David Bau provides a much better, seedable random number generator at http://davidbau.com/archives/2010/01/30/random_seeds_coded_hints_and_quintillions.html
I wrote up a slightly different approach to generating UUIDs at http://blogs.cozi.com/tech/2010/04/generating-uuids-in-javascript.html
@George: Good catch, thanks! I’ve fixed uuidFast.
BTW, it seems like Math.random() is the biggest performance bottleneck. Do you have any feel for how David Bau’s implementation compares to the native one?
Also, is there really a need for a better RNG? I would expect the native implementations to be pretty good already. But I don’t have any concrete data for that assumption.
I didn’t benchmark Bau’s implementation of Math.random(), but it seems reasonable. I would expect it to be slower than most browser’s native implementation of Math.random(), but that the results are higher quality. He clearly knows quite a bit of math.

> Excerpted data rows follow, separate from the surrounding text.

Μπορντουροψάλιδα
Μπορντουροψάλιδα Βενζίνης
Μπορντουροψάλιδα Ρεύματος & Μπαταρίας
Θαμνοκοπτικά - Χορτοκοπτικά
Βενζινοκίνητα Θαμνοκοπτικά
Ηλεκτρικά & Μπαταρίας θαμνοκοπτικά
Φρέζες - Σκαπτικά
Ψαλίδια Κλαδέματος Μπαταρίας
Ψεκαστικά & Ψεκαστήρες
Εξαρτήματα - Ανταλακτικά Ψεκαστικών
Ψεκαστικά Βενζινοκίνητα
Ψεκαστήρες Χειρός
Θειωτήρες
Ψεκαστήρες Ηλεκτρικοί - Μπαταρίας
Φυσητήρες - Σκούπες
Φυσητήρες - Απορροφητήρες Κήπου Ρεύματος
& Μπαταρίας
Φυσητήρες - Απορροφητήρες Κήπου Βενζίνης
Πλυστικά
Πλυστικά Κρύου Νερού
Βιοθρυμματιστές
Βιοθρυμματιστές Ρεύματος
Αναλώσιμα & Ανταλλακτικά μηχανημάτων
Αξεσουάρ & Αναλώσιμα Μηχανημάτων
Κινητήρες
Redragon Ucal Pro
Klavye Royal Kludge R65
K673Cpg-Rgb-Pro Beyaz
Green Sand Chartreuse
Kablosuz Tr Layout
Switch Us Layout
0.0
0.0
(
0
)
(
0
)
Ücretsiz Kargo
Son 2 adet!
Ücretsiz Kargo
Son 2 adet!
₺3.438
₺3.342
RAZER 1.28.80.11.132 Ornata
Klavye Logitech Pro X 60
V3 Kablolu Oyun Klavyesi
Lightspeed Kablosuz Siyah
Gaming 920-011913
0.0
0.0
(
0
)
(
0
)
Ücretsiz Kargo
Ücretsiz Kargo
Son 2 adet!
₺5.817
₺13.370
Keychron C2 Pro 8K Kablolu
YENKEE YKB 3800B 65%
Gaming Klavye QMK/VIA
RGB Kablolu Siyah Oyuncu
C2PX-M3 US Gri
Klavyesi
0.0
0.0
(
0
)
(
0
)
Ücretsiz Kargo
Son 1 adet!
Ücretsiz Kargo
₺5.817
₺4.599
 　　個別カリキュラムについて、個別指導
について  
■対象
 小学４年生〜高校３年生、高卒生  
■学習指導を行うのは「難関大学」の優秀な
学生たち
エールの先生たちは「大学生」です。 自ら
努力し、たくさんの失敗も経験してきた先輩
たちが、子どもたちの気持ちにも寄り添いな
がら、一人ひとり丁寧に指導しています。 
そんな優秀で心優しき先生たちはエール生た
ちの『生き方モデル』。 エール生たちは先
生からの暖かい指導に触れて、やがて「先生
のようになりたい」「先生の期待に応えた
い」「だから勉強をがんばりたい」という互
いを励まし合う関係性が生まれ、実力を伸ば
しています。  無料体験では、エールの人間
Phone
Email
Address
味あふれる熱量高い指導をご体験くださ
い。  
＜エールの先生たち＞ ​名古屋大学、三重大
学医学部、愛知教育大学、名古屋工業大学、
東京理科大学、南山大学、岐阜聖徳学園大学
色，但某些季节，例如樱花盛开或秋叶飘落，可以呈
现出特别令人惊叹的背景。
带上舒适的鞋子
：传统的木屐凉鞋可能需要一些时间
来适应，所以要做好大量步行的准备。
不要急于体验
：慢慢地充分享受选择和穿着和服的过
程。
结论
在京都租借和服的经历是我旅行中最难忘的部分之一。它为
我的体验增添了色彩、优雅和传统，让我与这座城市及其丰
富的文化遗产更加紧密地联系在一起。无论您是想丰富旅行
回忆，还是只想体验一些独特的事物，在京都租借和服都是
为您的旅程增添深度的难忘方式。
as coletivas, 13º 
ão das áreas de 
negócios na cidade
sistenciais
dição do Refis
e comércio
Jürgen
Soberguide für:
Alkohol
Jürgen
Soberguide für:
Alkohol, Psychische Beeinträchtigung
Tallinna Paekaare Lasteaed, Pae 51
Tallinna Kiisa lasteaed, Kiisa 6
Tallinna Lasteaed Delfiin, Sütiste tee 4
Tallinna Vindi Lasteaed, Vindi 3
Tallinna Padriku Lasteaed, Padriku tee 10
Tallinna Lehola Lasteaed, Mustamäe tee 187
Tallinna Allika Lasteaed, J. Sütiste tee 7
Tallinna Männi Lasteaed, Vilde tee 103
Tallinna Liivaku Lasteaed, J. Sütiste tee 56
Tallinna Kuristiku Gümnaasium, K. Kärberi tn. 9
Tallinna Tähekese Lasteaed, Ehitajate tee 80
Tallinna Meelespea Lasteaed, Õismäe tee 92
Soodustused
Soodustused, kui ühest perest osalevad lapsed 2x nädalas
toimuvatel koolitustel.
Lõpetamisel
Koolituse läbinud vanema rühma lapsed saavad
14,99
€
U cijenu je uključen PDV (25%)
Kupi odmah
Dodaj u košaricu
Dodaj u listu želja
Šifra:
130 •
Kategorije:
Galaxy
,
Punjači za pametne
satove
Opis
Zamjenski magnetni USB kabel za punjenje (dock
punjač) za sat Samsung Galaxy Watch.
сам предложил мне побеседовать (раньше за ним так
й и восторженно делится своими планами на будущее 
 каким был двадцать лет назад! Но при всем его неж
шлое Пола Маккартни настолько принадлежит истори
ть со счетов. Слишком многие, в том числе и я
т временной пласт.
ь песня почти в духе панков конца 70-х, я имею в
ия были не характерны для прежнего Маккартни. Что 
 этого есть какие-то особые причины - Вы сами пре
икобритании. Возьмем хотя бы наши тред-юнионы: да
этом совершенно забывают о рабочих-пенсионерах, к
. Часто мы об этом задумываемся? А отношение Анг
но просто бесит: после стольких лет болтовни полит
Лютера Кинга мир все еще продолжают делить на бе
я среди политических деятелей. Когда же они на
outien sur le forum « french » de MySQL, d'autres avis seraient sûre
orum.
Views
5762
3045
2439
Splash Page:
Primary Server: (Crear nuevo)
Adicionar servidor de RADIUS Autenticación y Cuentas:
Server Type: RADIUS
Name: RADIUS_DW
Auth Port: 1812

His Math.seedrandom() is very slow, however, if you let it gather entropy by walking the window object: about 700ms on Firefox, 100ms on other browsers that I tried. Much better to call his seedrandom with some server-generated random string like, perhaps, a real UUID or two 🙂
Thank you for that.
This really help to solve a task of tracking what a user does quick and dirty 🙂
Best
Regarding your update on 6/3/2010 (I think this may have been in response to an e-mail I had written you around that time) – I don’t actually think most JS implementations actually use entropy sources in the OS. At least, I checked V8 specifically, and they seed their random number generator using the system time. Is it even possible to get to the OS entropy sources from the browser?